Southwest Airlines:

Risking a Nebraska-Style Fall

September 1, 2023

Southwest Airlines built its legacy on simplicity

Open seating, no-frills flights, and a quirky vibe that loyalists adored. Now, whispers of assigned seating and premium tiers threaten to unravel that edge. This isn’t innovation—it’s a slide toward mediocrity, and Nebraska’s college football story shows why it’s a bad move.

The Nebraska Analogy

In the 1980s, option football—a run-heavy, unique offense—was widespread. By the 1990s, most colleges shifted to the spread offense, but Nebraska stuck to its guns. The result? A dominant run, with three national championship appearances from 1994 to 1997. Their system worked, and it was tailor-made for top talent—runners and blockers flocked to Nebraska, giving them a recruiting edge no one could touch. Then, in the late 1990s, they fired coach Tom Osborne and hired a replacement who ditched the option for the spread. Overnight, Nebraska’s uniqueness vanished. Their recruiting engine stalled—why pick Nebraska when every school ran the same playbook? Since then, they’ve been mediocre, a shadow of their former glory.

Southwest’s flirting with assigned seats and premium tiers mirrors this. They’re abandoning a winning formula to copy rivals, risking their identity and fanbase.

Why This Pivot Could Fall

User-Centric Design: Open seating is fast and fun—a Southwest hallmark. Assigned seats add hassle without clear value for most flyers.

Market Fit: Southwest’s magic is affordability and simplicity. Premium tiers chase revenue but dilute the brand that made them special.

Behavioral Science: Loyalists love the Southwest vibe—egalitarian, no-fuss. Tiers could confuse and alienate them, much like Nebraska fans felt when the option died.

Economic Viability: Switching to complex systems costs big upfront; short-term gains might not offset long-term loyalty losses.

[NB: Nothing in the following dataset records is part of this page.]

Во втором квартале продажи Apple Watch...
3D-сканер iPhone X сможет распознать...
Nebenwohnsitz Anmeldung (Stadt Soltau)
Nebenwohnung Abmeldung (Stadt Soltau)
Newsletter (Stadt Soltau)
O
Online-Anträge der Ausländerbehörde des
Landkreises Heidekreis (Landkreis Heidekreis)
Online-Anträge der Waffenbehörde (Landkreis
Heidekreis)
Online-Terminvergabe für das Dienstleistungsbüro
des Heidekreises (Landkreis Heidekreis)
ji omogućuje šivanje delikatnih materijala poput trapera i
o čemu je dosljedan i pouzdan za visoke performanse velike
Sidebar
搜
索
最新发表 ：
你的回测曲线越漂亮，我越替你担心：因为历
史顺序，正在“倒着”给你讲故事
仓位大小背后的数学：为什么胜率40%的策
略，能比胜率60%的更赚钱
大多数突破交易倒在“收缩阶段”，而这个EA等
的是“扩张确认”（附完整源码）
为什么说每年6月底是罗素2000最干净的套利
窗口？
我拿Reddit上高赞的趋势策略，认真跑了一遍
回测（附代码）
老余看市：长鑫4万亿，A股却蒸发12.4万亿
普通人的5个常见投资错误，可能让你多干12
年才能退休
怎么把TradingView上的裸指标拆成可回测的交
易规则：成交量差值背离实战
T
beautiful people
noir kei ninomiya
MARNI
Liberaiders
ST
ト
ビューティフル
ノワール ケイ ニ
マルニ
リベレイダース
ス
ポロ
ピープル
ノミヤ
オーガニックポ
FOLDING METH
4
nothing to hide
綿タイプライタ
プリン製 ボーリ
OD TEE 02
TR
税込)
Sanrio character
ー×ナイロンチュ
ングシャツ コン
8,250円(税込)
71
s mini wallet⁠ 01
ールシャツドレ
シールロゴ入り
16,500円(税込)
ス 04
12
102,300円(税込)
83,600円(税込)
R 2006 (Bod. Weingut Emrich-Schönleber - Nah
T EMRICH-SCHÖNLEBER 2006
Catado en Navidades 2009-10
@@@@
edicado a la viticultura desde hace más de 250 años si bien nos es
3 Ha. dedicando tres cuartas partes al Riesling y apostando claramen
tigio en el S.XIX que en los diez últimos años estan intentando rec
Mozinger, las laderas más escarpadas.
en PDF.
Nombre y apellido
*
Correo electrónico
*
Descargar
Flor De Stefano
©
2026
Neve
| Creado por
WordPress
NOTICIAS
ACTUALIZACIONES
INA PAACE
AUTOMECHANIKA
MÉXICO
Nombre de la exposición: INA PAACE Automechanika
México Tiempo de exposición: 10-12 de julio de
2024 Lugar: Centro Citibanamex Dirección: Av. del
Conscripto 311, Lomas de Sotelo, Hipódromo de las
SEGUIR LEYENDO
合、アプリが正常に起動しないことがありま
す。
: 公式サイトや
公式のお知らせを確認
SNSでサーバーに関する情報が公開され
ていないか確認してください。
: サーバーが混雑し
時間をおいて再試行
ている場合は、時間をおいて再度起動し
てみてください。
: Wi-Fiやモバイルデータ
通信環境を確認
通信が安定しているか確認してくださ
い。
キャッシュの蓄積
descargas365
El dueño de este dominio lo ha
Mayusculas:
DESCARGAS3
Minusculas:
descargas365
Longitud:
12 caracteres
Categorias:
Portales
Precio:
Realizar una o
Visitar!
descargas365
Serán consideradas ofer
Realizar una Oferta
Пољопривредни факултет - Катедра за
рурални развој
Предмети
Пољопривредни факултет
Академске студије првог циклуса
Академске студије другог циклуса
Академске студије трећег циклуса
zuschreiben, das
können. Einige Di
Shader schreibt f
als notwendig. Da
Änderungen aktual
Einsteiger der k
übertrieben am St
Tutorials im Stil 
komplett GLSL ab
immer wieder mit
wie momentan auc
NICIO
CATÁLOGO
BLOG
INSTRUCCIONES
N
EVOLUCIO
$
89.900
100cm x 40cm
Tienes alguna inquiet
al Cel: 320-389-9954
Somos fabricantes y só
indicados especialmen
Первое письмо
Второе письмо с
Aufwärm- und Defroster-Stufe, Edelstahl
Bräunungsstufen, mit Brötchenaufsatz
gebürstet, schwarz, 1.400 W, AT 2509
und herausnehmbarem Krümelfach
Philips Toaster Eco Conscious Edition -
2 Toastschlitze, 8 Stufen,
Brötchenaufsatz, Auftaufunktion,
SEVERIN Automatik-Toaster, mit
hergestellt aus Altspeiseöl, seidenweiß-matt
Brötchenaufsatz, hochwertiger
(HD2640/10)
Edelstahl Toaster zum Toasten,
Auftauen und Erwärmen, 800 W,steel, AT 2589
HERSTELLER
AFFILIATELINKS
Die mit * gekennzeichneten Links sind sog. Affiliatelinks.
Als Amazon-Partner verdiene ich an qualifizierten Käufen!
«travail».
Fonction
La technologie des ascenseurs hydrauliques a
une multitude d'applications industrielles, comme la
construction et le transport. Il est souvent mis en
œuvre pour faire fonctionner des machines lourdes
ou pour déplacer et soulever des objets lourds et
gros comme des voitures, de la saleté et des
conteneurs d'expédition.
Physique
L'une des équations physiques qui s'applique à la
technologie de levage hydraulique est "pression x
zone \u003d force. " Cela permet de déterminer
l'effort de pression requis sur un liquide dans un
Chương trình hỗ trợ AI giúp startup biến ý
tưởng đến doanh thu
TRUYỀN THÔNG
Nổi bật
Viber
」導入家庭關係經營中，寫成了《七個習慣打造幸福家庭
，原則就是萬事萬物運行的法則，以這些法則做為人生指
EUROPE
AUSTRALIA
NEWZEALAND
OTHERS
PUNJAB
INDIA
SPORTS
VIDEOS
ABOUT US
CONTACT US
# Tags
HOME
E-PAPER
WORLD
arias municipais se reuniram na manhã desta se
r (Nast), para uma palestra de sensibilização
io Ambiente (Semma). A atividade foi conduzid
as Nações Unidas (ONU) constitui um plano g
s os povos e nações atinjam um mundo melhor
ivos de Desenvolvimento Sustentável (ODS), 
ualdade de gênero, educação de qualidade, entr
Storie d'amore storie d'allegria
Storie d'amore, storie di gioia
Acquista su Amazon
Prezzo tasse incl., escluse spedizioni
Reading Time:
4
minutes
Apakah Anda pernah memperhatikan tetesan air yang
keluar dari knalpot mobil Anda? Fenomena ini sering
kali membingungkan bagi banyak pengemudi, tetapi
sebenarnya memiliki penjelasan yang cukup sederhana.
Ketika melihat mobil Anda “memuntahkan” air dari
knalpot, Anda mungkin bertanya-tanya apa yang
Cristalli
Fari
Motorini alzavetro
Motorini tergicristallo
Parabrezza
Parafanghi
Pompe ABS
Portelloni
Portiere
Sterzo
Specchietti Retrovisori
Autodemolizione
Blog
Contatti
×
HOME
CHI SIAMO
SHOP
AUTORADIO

Innovation Driver: This feels like a cash grab, not a bold evolution. Nebraska’s spread shift was a me-too move—Southwest’s could be too.

Prediction

This pivot risks turning Southwest into just another airline. Like Nebraska, they’ll lose what set them apart—uniqueness and pride—and struggle to recruit their core “talent” (loyal customers). Mediocrity looms if they blend in.

Conclusion

Southwest’s strength is its distinct playbook. Innovation builds on what works—it doesn’t copy the crowd. Nebraska’s fall is a warning: ditch your edge, and you’re left chasing ghosts of past success.